Upset, the man began to ramble. He was soft-spoken, and Hiroji had to lean forward to catch all the words. The man described waking, suddenly, on the wet ground, his entire body convulsed with pain. Things were broken, blood was sticky on his fingers, but he couldn’t remember why, he didn’t know how this had happened. For hours, maybe days, he had walked in a dream, not comprehending how things moved in the world. Cars hurried down on him. There were too many voices speaking too many languages and he didn’t know which one belonged to him. His stomach hurt and his legs felt empty, but he didn’t know that this hollowness was hunger. He had no memories, no thoughts, no ideas, nothing. Everything had been taken away, that much he understood, but by whom and when did it happen? He walked to the middle of the Pattullo Bridge and stood there for a long time and the river kept flowing, he saw timber bobbing on the surface, log booms and log traffic, a gull standing on a bit of rope, and he had the sensation that both sides of the river were tightening like a vise. Someone had tricked him, someone had come in the night and robbed him of his possessions.
“I got up on the railing,” he told Hiroji. “I looked at the world and I thought, What now? What happens now? I wasn’t angry. I just wanted to stand there and ask my question. I wanted someone to acknowledge me.”
He stared up at the lights of the café, wild-eyed.
The man was starving. Hiroji caught the waitress’s attention and asked if there was any more food to be had. The girl was young and she gazed at them with curious eyes. She returned with a few slices of bread, an enormous hunk of cheese, and a little dish of jam. “The owner’s fridge,” she said. “But he won’t be back until after the weekend.”
The man ate intently.
“Someone found you and brought you to the hospital,” Hiroji said. He had a glimmer, now, of a patient he had long forgotten.

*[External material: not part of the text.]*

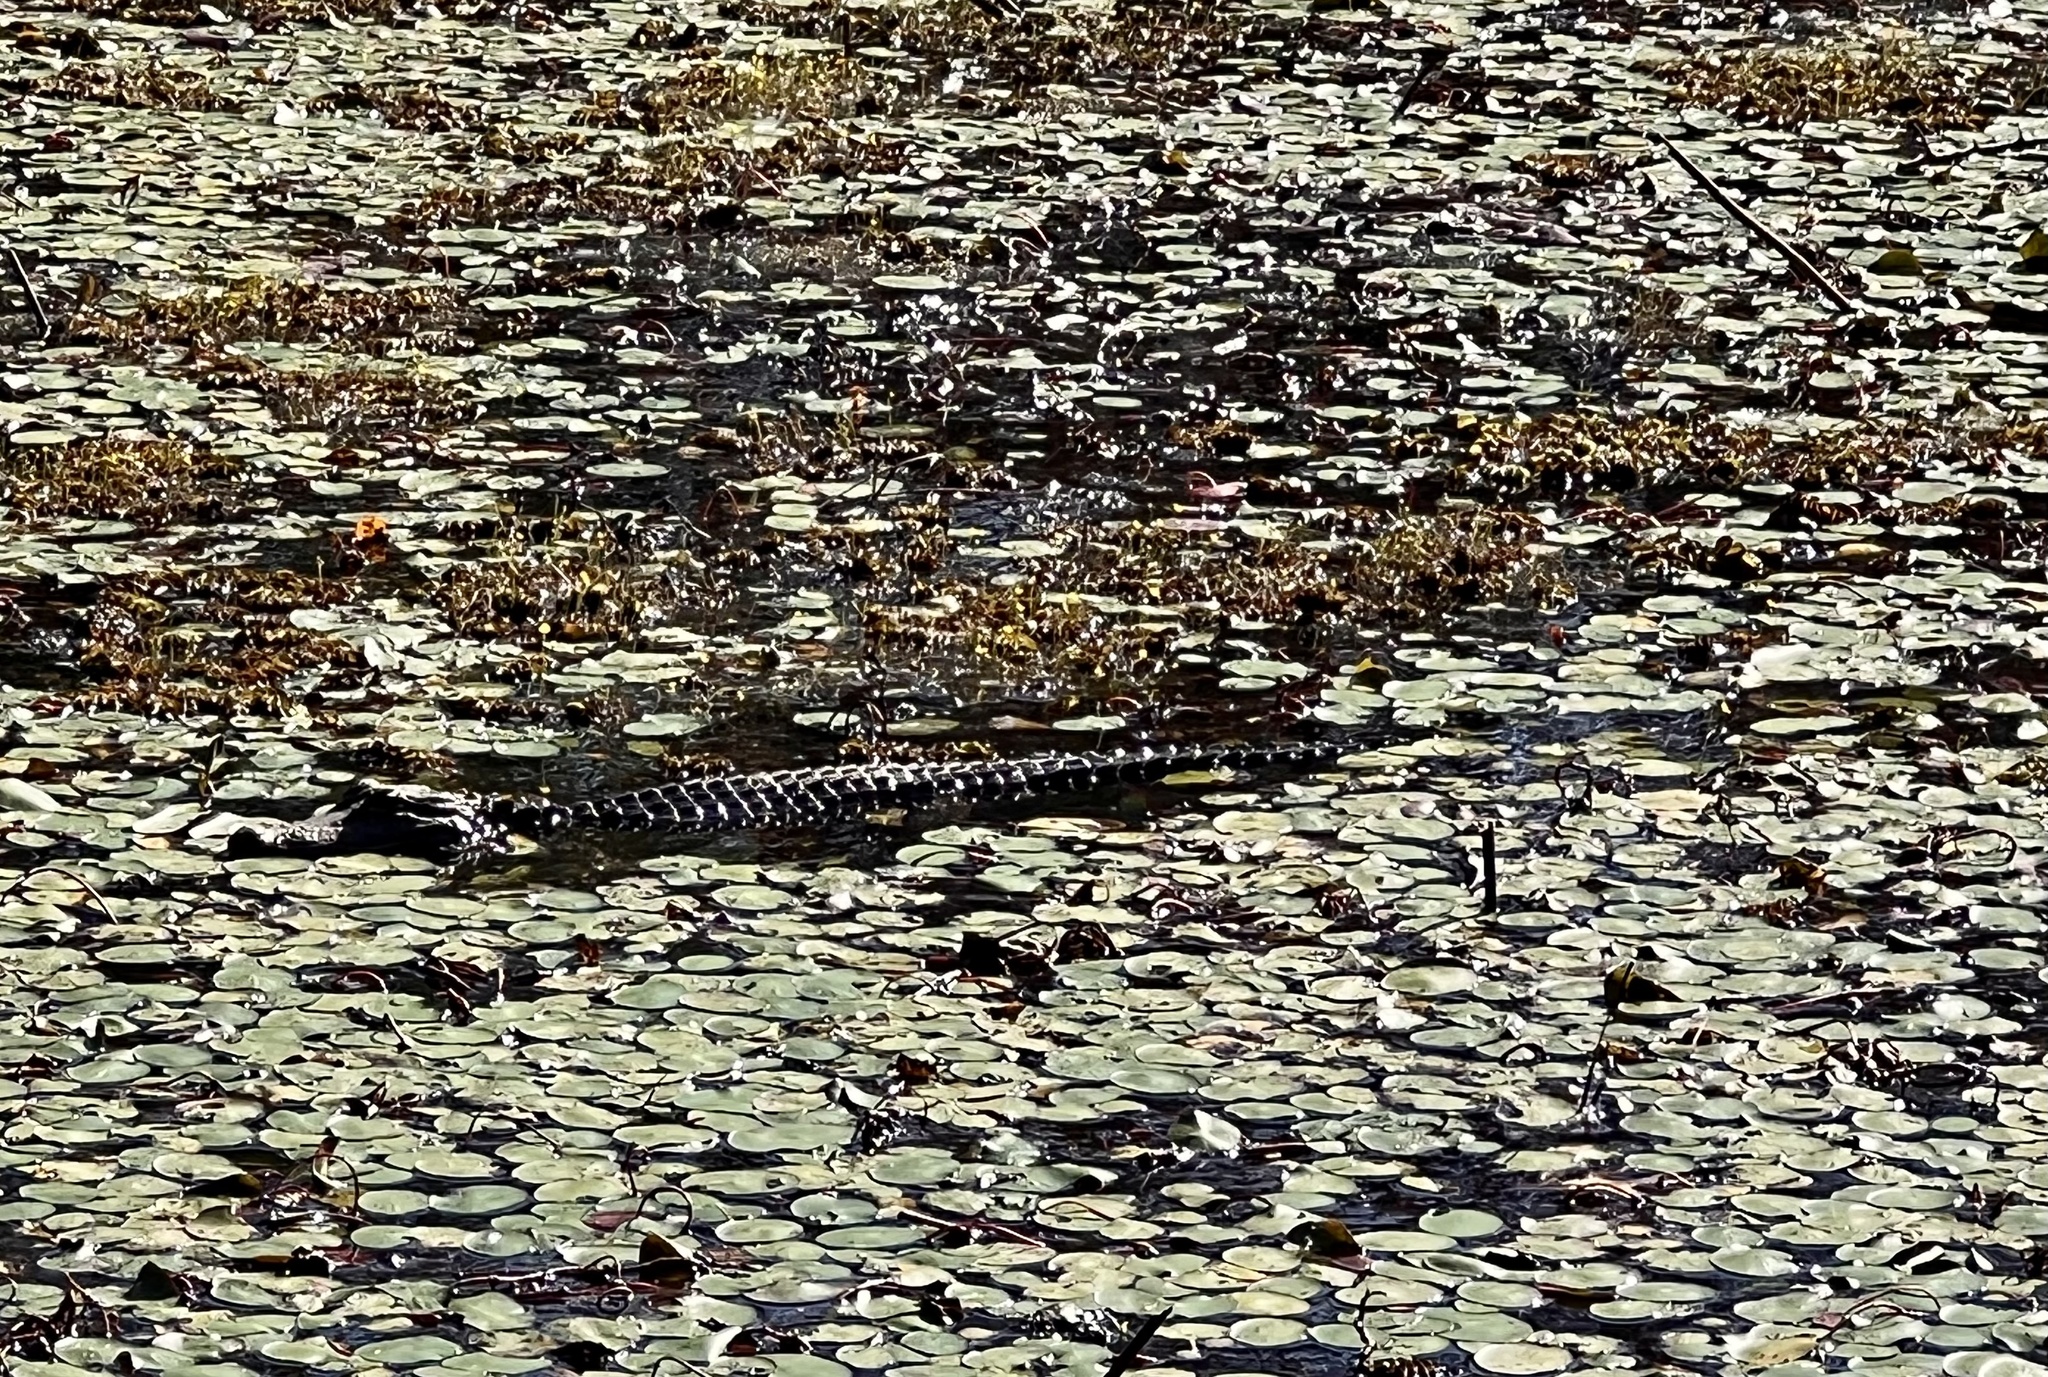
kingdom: Animalia
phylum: Chordata
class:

The man swallowed the bread that was in his mouth. He reached for a water glass that wasn’t there, then let his hand rest limply on the table. “The others called me John. Johnny Doe. That was unkind, wasn’t it? A name that shouts that no one’s home. Useless. You called me James.”
“But it was long ago, wasn’t it?”
The man smiled. “You’re asking me? That seems a problem, Doctor. Did you fall and hit your head too? It must be thirty years at least.”
“I remember that we discharged you.”
“I’ve done all the tests: PET, SPECT, fMRI, EEG. Even a polygraph, in case I was just a liar.” He picked up a piece of bread, wiped it in the remaining jam, and then added the last rectangle of cheese. “I met a woman from St. John. I met her at the theatre. She invited me to her house for a visit. I could make it there tomorrow but I have no money for the bus.”